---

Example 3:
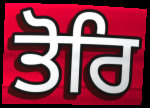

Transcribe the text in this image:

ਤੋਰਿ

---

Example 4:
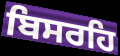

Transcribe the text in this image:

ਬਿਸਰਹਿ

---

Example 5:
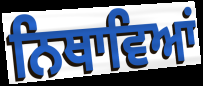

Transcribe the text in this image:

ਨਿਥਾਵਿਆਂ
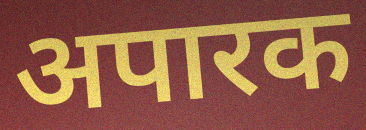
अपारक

--

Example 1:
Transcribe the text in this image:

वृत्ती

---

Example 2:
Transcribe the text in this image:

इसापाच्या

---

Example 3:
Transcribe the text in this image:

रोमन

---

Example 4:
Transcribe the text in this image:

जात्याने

__INSTRUCTIONS TO FOLLOW__.
Reply with one number only: the count of lines in the entries that contain "Example".

__REPLY TO THE EXERCISE__.
7